Matt bemühte sich der Letztere, sein Bewusstsein nicht zu verlieren, als mehr Blut aus ihm herausfloss. Zugleich versuchte er sein Schwert, das neben ihm lag, zu sich zu ziehen. Takerus fieses Lächeln kam wieder zurück, sobald er Jiraiyas armselige Reaktion sah und er schubste das Ninjatō aus der Reichweite des Sterbenden. Erbarmungslos näherte sich seine Hand der Brust seines Gegners.

Jiraiya spannte entsetzt seinen ganzen Körper an, als er die Absicht seines Widersachers erkannte. Takeru wollte Dim Mak, die Kunst der tödlichen Berührung, anwenden, um ihn zu töten.

„Fünfundzwanzig Jahre lang hast du mich terrorisiert und diese Unterdrückung wird heute ein Ende nehmen. Ich will, dass du leidest, so wie ich all diese Jahre gelitten habe.“

Hasserfüllt drückte er fest auf einen Nervenpunkt auf Jiraiyas Brust. Der Letztere zuckte vor Qual auf und spürte, wie seine Atemwege versperrt wurden. Er begann schmerzvoll zu husten.

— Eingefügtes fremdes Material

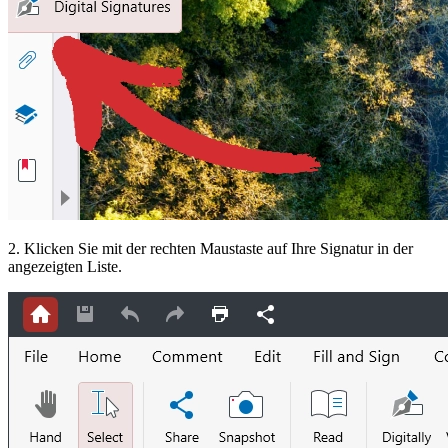
2. Klicken Sie mit der rechten Maustaste auf Ihre Signatur in der
angezeigten Liste.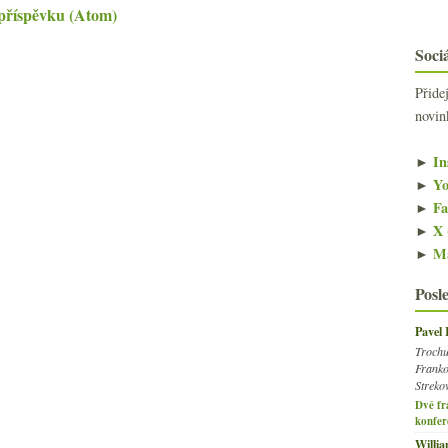
příspěvku (Atom)
Sociá
Přide
novin
►
In
►
Yo
►
Fa
►
X 
►
Ma
Posl
Pavel
Trochu
Franko
Streko
Dvě fr
konfer
Willi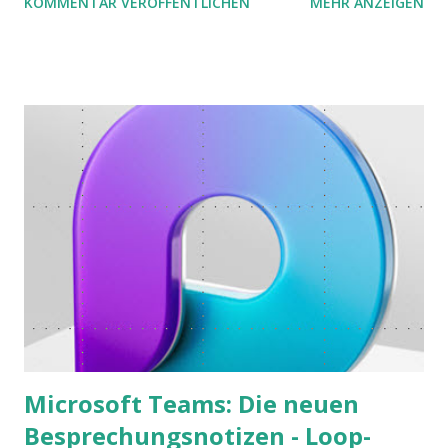
KOMMENTAR VERÖFFENTLICHEN
MEHR ANZEIGEN
möchte. Darin habe ich zwei gute Begründungen gefunden,
warum der einfachere Weg mit kleinen Schritten besser
funktioniert.
Microsoft Teams: Die neuen
Besprechungsnotizen - Loop-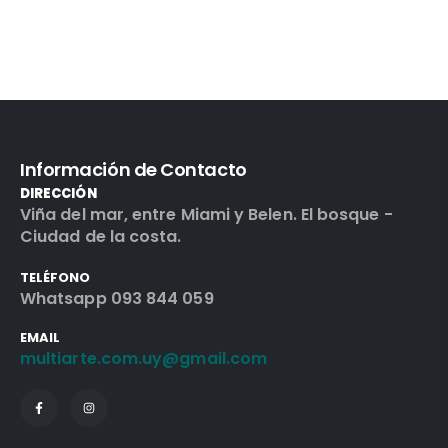
Información de Contacto
DIRECCIÓN
Viña del mar, entre Miami y Belen. El bosque -
Ciudad de la costa.
TELÉFONO
Whatsapp 093 844 059
EMAIL
multiarte.com.uy@gmail.com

In Todesangst versetzt, versuchte er tiefe Atemzüge zu nehmen, doch keine Luft kam in seine Lungen hinein. Brennende Schmerzen durchzuckten seinen ganzen Körper und er konnte wegen der Pein kein einziges Wort mehr über die Lippen bringen. Mit einem sterbenden Husten blickte er schwach zu seinem Rivalen auf.

„Wir werden unseren Kampf im nächsten Leben fortsetzen“, meinte Takeru und hob sein Messer. „Schlaf gut“, flüsterte er spöttisch und stieß die Klinge in Jiraiyas Herz.